In one case, a discussion about the meaning of Purim, presented by a local high school student, linked several generations across a board room table. The other story here required miles of travel! Both so clearly illustrate how Federation brings Jewish ideas to life and puts our Jewish values of opening our hearts to others into action.
Thank you for being a part of such a wonderful, giving community.
Thank You Greater Hartford for the Purim Costumes!

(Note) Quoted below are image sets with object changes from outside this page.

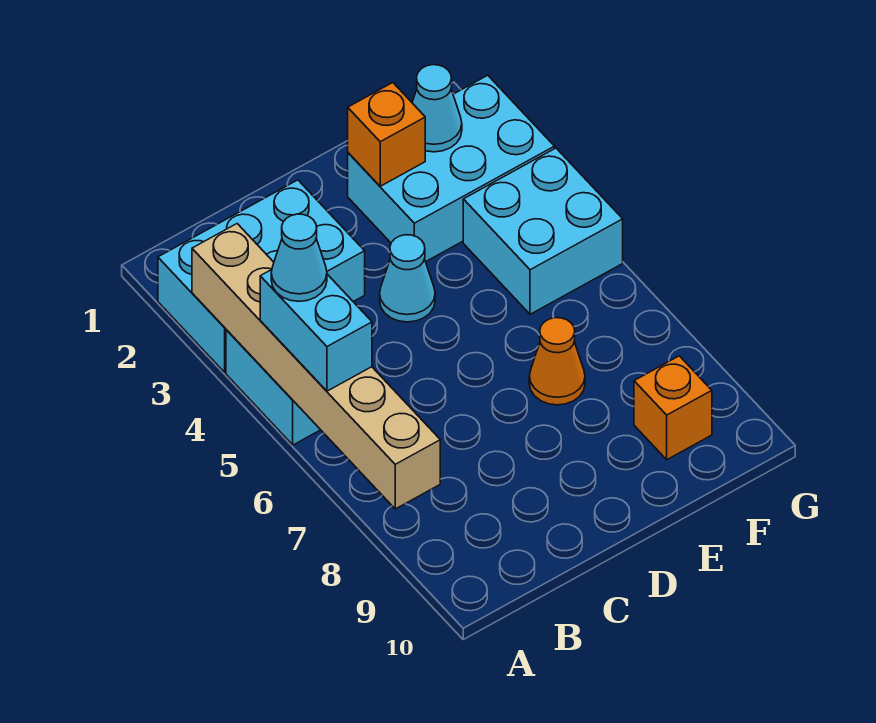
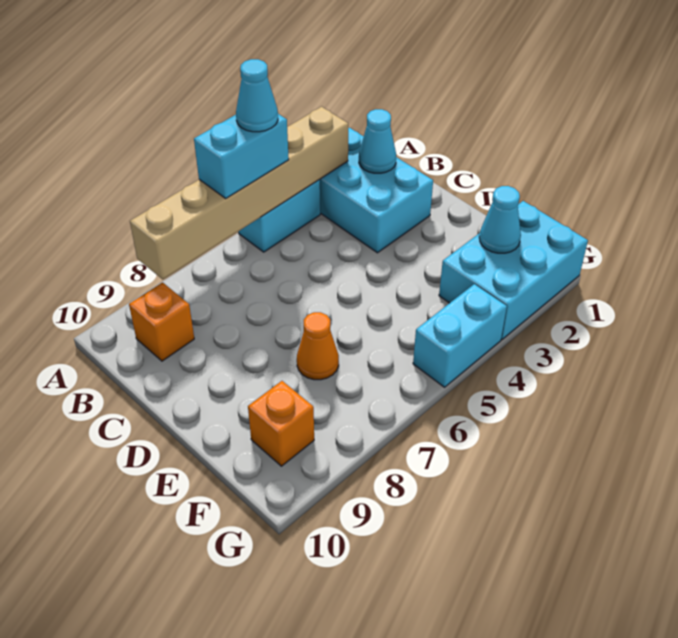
cyan cone D4 level 1 -> cyan cone B2 level 2
cyan brick E2:G3 level 1 -> cyan brick F1:G3 level 1
orange brick E2 level 2 -> orange brick B9 level 1
cyan brick F4:G5 level 1 -> cyan brick G4:G5 level 1

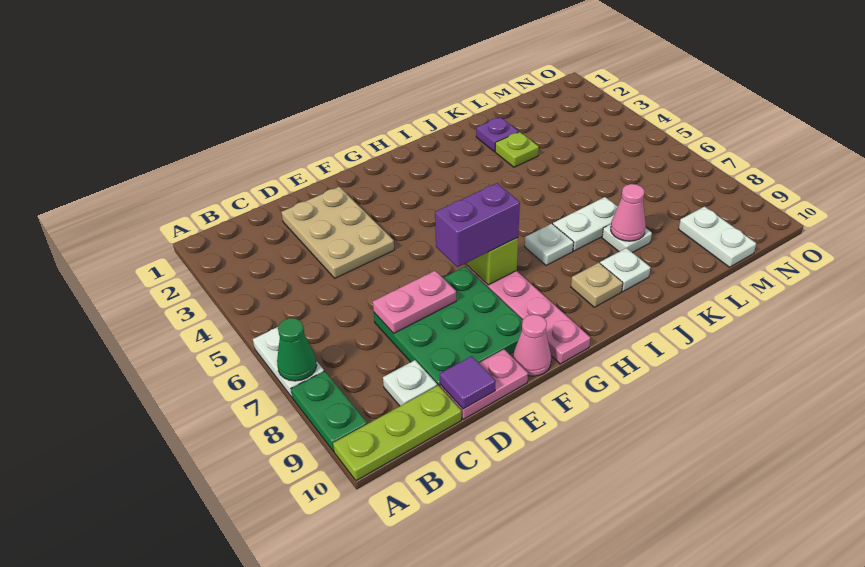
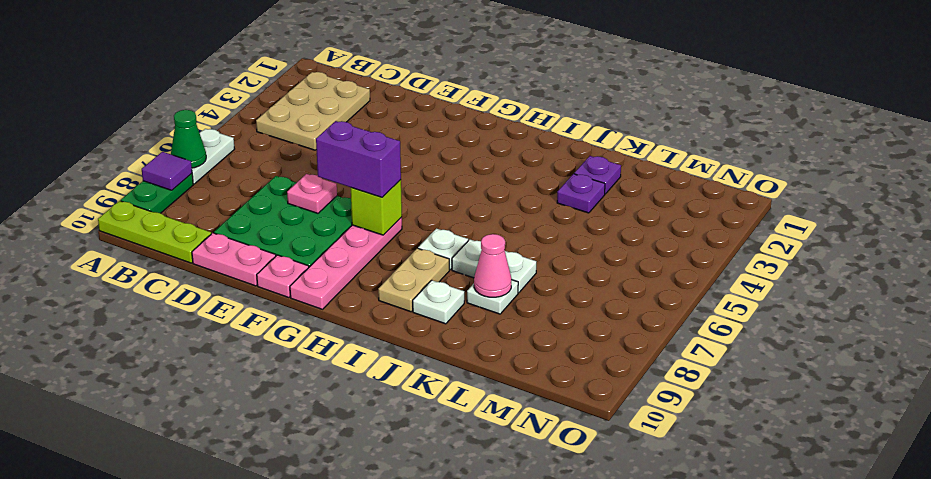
white plate C9 level 1 -> none
tan plate D2:E4 level 1 -> tan plate B2:C4 level 1
pink plate D7:E7 level 2 -> pink plate E7 level 2
purple tile D10 level 2 -> purple tile A8 level 2
pink cone F10 level 1 -> pink plate F10 level 1
tan plate I9 level 1 -> tan plate I8:I9 level 1
lime plate K3 level 1 -> purple plate K3 level 1
white plate M9:M10 level 1 -> none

Last week, Tal and Naomi, two Israeli high school graduates who live and work with Jewish students in Greater Hartford as part of the Federation's Young Emissary program brought 120 costumes to children in our sister region of Afula Gilboa. The kids can now wear them for Purim next week! "Programs like this one are called Living Bridge projects because they are a way for students here to make a personal connection to Israel," explains Ronny Siegel, Young Emissary Coordinator for Greater Hartford. Every child at a local school and at the Beit Alfa absorption center for Ethiopian immigrants got a costume. "I will never forget the huge smiles on their faces. They really were excited."
The Meaning of Purim
It has become a Federation Board of Directors' tradition to ask a student from one of our Jewish Day schools to present a Dvar Torah at each meeting. This week Nathan Schachter, a senior at Hebrew High School of New England and a board member of the Mandell JCC, shared his thoughts on the meaning of Purim. He explained that Purim is about the importance of opening our hearts to others and noted that with Esther's leadership, the Jews united against Haman. Relating the story of Purim to the mission of Federation, Nathan wrote:
"In my young lifetime, I have partaken in many acts of chesed and service to my community and elsewhere. I am blessed to be a part of the greater West Hartford Jewish community, where we all act as a whole and each individual feels like a part of a big family. Where else can you find such an inclusive and supportive community? This has taught me that, quite often, giving can bring a person as much nachas as receiving. Purim is meant to be a joyous and special day for all Jews; it is vital that we remember to spread the simcha and do our part to help those in need and bring all of the Jewish people closer together, just as the Federation has done for our community."
Wishing all of you and your families a peaceful Shabbat and a joyous Purim.